Protesters surrounding the Legislative Yuan on March 20
Taiwanese riot police were deployed early yesterday morning to dissolve the protests that have occupied the island’s legislative building for the past week. With batons flailing and water-cannons firing, the protest was broken-up after 61 were arrested and more than 150 injured, but with no deaths.
It apparently took “seven waves” of riot police which—especially if they were the ninja-style cops we covered last year—sounds utterly terrifying. Demonstrators shouted against police brutality, and some (now disproved) rumors of a protestor’s death briefly circulated online.
South China Morning Post interviewed a number of protestors:
“How could they treat us like a rioter? We are just plain students,” said a soaking wet and weeping Huang Pei-feng, a sophomore of National Taiwan University, who was among those who faced the water canon.
“This won’t stop us. We will continue our protest until [president] Ma Ying-jeou scraps the trade service pact,” said Alex Chen, a student of National Chengkung University, after he was dragged to the ground during the dispersal.

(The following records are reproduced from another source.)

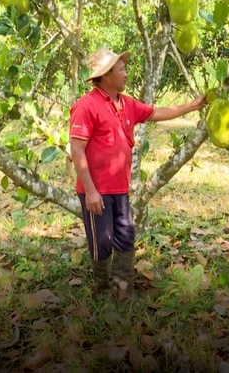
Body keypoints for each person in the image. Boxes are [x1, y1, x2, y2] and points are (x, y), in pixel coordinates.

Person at [70, 47, 206, 299]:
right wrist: (90, 191)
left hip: (120, 189)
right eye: (121, 69)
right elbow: (77, 150)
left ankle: (123, 290)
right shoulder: (87, 106)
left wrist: (192, 106)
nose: (126, 73)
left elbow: (158, 113)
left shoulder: (127, 103)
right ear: (106, 75)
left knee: (125, 238)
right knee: (101, 243)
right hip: (96, 191)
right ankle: (101, 291)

The occupation of the parliamentary building was called “illegal” by President Ma Ying-jeou and, regardless of one’s sympathy for the protestors’ cause, the man ain’t wrong. The occupation is over, but the protests may have just begun; president Ma is meeting with senior officials to discuss the impact of the protests, and there is no word yet (although optimism should be kept in check) if the China/Taiwan trade bill that sparked these protests will be reviewed by the legislature.